Day 26 – Surviving the holidays…
Thanksgiving and being trans / gender non-binary
The holidays can be hard for some transgender and gender non-conforming survivors. Some trans folks don’t have supportive families to go home to, or may want to minimize the amount of time spent with family. Others may need to work or be too far away from their family (or family of choice) to spend Thanksgiving Day with. But there are so many things we can do and ways we can show love and support to each other! Here are a few ideas:
- Invite trans people who you know may be alone (and not want to be alone) on the holiday to your home, welcome them in like family. In other words, no one likes to feel like the outsider guest so think of ways you and your family (of choice or origin) will make the day as seamless as possible.
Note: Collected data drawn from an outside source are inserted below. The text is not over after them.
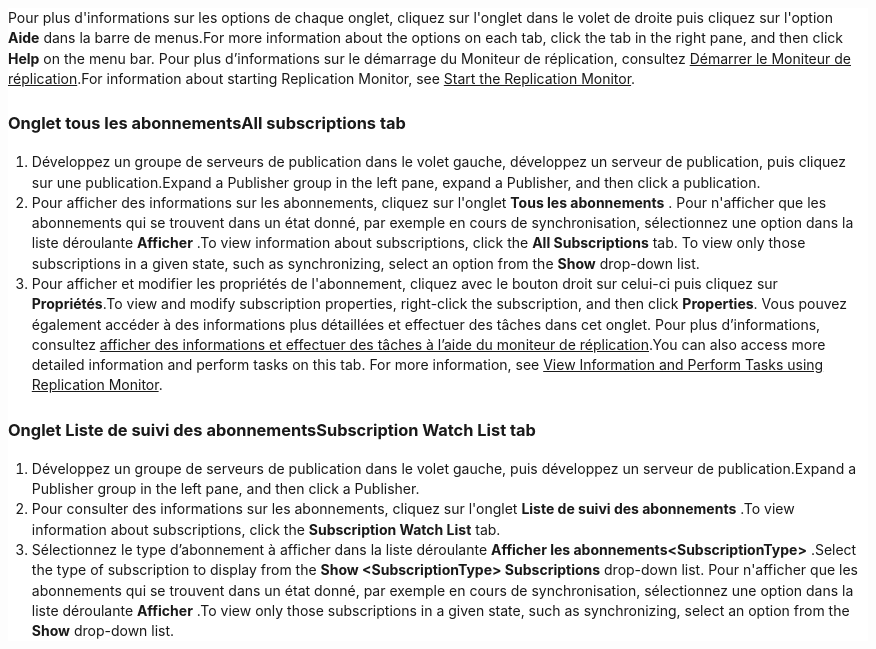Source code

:  <span data-ttu-id="c15d1-157">Pour plus d'informations sur les options de chaque onglet, cliquez sur l'onglet dans le volet de droite puis cliquez sur l'option **Aide** dans la barre de menus.</span><span class="sxs-lookup"><span data-stu-id="c15d1-157">For more information about the options on each tab, click the tab in the right pane, and then click **Help** on the menu bar.</span></span> <span data-ttu-id="c15d1-158">Pour plus d’informations sur le démarrage du Moniteur de réplication, consultez [Démarrer le Moniteur de réplication](start-the-replication-monitor.md).</span><span class="sxs-lookup"><span data-stu-id="c15d1-158">For information about starting Replication Monitor, see [Start the Replication Monitor](start-the-replication-monitor.md).</span></span>  
  
### <a name="all-subscriptions-tab"></a><span data-ttu-id="c15d1-159">Onglet tous les abonnements</span><span class="sxs-lookup"><span data-stu-id="c15d1-159">All subscriptions tab</span></span>  
  
1.  <span data-ttu-id="c15d1-160">Développez un groupe de serveurs de publication dans le volet gauche, développez un serveur de publication, puis cliquez sur une publication.</span><span class="sxs-lookup"><span data-stu-id="c15d1-160">Expand a Publisher group in the left pane, expand a Publisher, and then click a publication.</span></span>   
2.  <span data-ttu-id="c15d1-161">Pour afficher des informations sur les abonnements, cliquez sur l'onglet **Tous les abonnements** . Pour n'afficher que les abonnements qui se trouvent dans un état donné, par exemple en cours de synchronisation, sélectionnez une option dans la liste déroulante **Afficher** .</span><span class="sxs-lookup"><span data-stu-id="c15d1-161">To view information about subscriptions, click the **All Subscriptions** tab. To view only those subscriptions in a given state, such as synchronizing, select an option from the **Show** drop-down list.</span></span>   
3.  <span data-ttu-id="c15d1-162">Pour afficher et modifier les propriétés de l'abonnement, cliquez avec le bouton droit sur celui-ci puis cliquez sur **Propriétés**.</span><span class="sxs-lookup"><span data-stu-id="c15d1-162">To view and modify subscription properties, right-click the subscription, and then click **Properties**.</span></span> <span data-ttu-id="c15d1-163">Vous pouvez également accéder à des informations plus détaillées et effectuer des tâches dans cet onglet. Pour plus d’informations, consultez [afficher des informations et effectuer des tâches à l’aide du moniteur de réplication](view-information-and-perform-tasks-replication-monitor.md).</span><span class="sxs-lookup"><span data-stu-id="c15d1-163">You can also access more detailed information and perform tasks on this tab. For more information, see [View Information and Perform Tasks using Replication Monitor](view-information-and-perform-tasks-replication-monitor.md).</span></span>  
  
### <a name="subscription-watch-list-tab"></a><span data-ttu-id="c15d1-164">Onglet Liste de suivi des abonnements</span><span class="sxs-lookup"><span data-stu-id="c15d1-164">Subscription Watch List tab</span></span>  
  
1.  <span data-ttu-id="c15d1-165">Développez un groupe de serveurs de publication dans le volet gauche, puis développez un serveur de publication.</span><span class="sxs-lookup"><span data-stu-id="c15d1-165">Expand a Publisher group in the left pane, and then click a Publisher.</span></span>   
2.  <span data-ttu-id="c15d1-166">Pour consulter des informations sur les abonnements, cliquez sur l'onglet **Liste de suivi des abonnements** .</span><span class="sxs-lookup"><span data-stu-id="c15d1-166">To view information about subscriptions, click the **Subscription Watch List** tab.</span></span>  
3.  <span data-ttu-id="c15d1-167">Sélectionnez le type d’abonnement à afficher dans la liste déroulante **Afficher les abonnements\<SubscriptionType>** .</span><span class="sxs-lookup"><span data-stu-id="c15d1-167">Select the type of subscription to display from the **Show \<SubscriptionType> Subscriptions** drop-down list.</span></span> <span data-ttu-id="c15d1-168">Pour n'afficher que les abonnements qui se trouvent dans un état donné, par exemple en cours de synchronisation, sélectionnez une option dans la liste déroulante **Afficher** .</span><span class="sxs-lookup"><span data-stu-id="c15d1-168">To view only those subscriptions in a given state, such as synchronizing, select an option from the **Show** drop-down list.</span></span>    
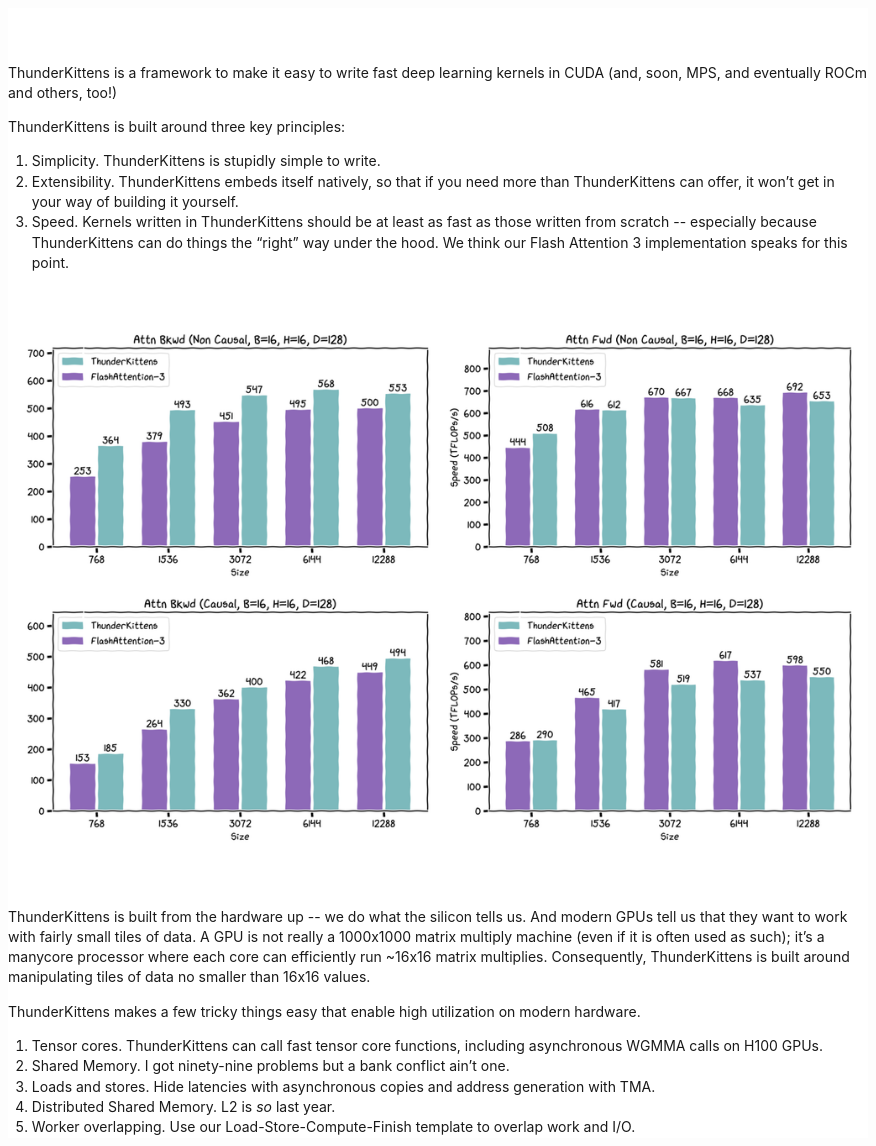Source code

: <br>
<br>

ThunderKittens is a framework to make it easy to write fast deep learning kernels in CUDA (and, soon, MPS, and eventually ROCm and others, too!)

ThunderKittens is built around three key principles:
1. Simplicity. ThunderKittens is stupidly simple to write.
2. Extensibility. ThunderKittens embeds itself natively, so that if you need more than ThunderKittens can offer, it won’t get in your way of building it yourself.
3. Speed. Kernels written in ThunderKittens should be at least as fast as those written from scratch -- especially because ThunderKittens can do things the “right” way under the hood. We think our Flash Attention 3 implementation speaks for this point.

<div align="center" >
    <img src="assets/attn.png" height=600 alt="Flash Attention 3, but with kittens!" style="margin-bottom:px"/> 
</div>

ThunderKittens is built from the hardware up -- we do what the silicon tells us. And modern GPUs tell us that they want to work with fairly small tiles of data. A GPU is not really a 1000x1000 matrix multiply machine (even if it is often used as such); it’s a manycore processor where each core can efficiently run ~16x16 matrix multiplies. Consequently, ThunderKittens is built around manipulating tiles of data no smaller than 16x16 values.

ThunderKittens makes a few tricky things easy that enable high utilization on modern hardware.
1. Tensor cores. ThunderKittens can call fast tensor core functions, including asynchronous WGMMA calls on H100 GPUs.
2. Shared Memory. I got ninety-nine problems but a bank conflict ain’t one.
3. Loads and stores. Hide latencies with asynchronous copies and address generation with TMA.
4. Distributed Shared Memory. L2 is _so_ last year.
5. Worker overlapping. Use our Load-Store-Compute-Finish template to overlap work and I/O.
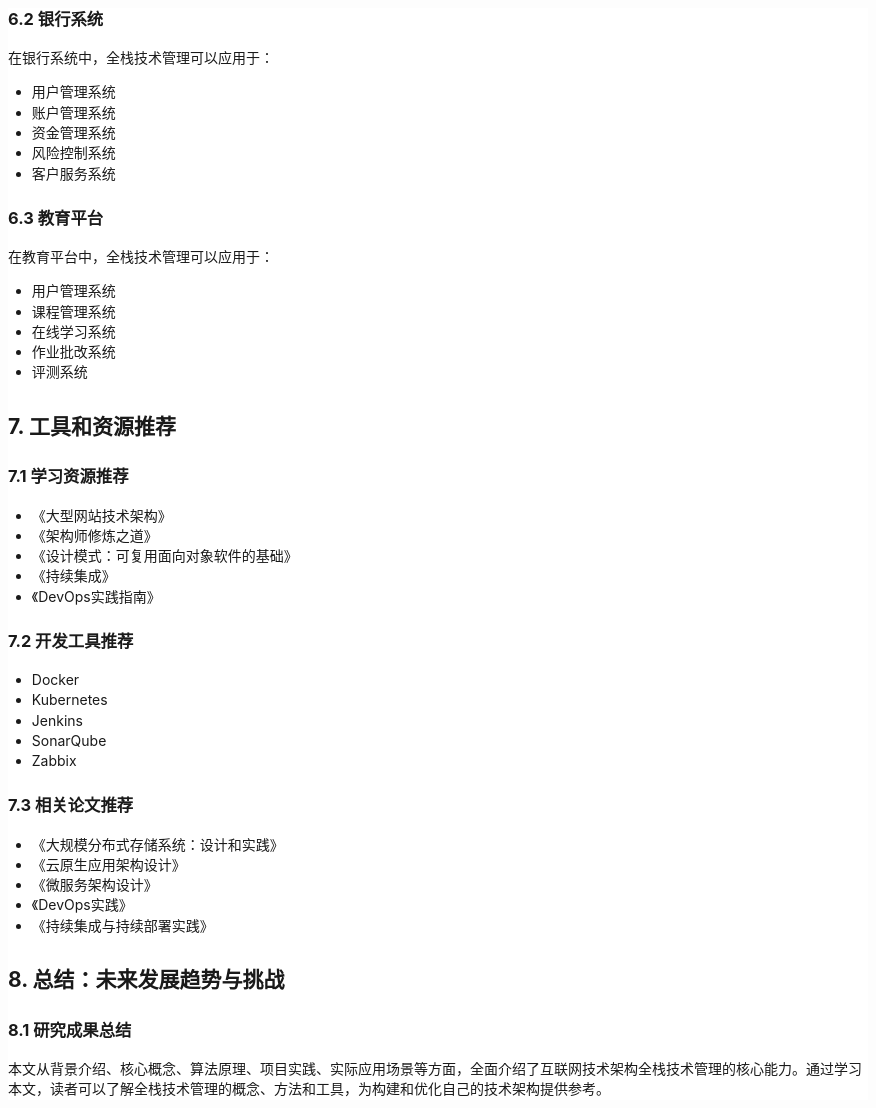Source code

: ### 6.2 银行系统

在银行系统中，全栈技术管理可以应用于：

- 用户管理系统
- 账户管理系统
- 资金管理系统
- 风险控制系统
- 客户服务系统

### 6.3 教育平台

在教育平台中，全栈技术管理可以应用于：

- 用户管理系统
- 课程管理系统
- 在线学习系统
- 作业批改系统
- 评测系统

## 7. 工具和资源推荐

### 7.1 学习资源推荐

- 《大型网站技术架构》
- 《架构师修炼之道》
- 《设计模式：可复用面向对象软件的基础》
- 《持续集成》
- 《DevOps实践指南》

### 7.2 开发工具推荐

- Docker
- Kubernetes
- Jenkins
- SonarQube
- Zabbix

### 7.3 相关论文推荐

- 《大规模分布式存储系统：设计和实践》
- 《云原生应用架构设计》
- 《微服务架构设计》
- 《DevOps实践》
- 《持续集成与持续部署实践》

## 8. 总结：未来发展趋势与挑战

### 8.1 研究成果总结

本文从背景介绍、核心概念、算法原理、项目实践、实际应用场景等方面，全面介绍了互联网技术架构全栈技术管理的核心能力。通过学习本文，读者可以了解全栈技术管理的概念、方法和工具，为构建和优化自己的技术架构提供参考。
- Schedule volunteer time at a food bank. Getting out of the house and doing something charitable can be a win-win. See if your local LGBT organization is having an “alternative thanksgiving” and offer your time or volunteer at a local food bank or your place of worship.
- If you are working on the holiday, make plans before or after work with your family on your own terms (“I’m only stopping by for leftovers and a few hugs then need I really my sleep,” etc.).
- If you don’t plan on going home or being around family for the holiday and you want to be preoccupied in a healthy way, offer to petsit for friends or family who ARE going out of town. Animals can be so rewarding for our spirits and also allow us to get outside for walks or for play inside.
- Take a nap. This is typically an acceptable thing to do after a big meal! So, take some time to yourself and get a good rest.
- A good exercise to do ahead of time is to make lists of everything you love about each single person you will meet. Keep those lists in your pocket or close to you and read them when you need a reminder.
- Plan a gathering with the family members who do love and respect you for who you are. If you are unable to have a separate gathering, try to arrange time with those individuals that is away from family who may not be supportive.
- If you want to address behaviors or remarks that may be said while you’re home or with family, think ahead of phrases that are meaningful to you and practice them. By doing so, you may lessen the heightened emotional response that may not be what you want to achieve or lessen the “I should have said this or that” regrets later.
- Always remember, you can leave the space entirely if you feel too uncomfortable or unsafe.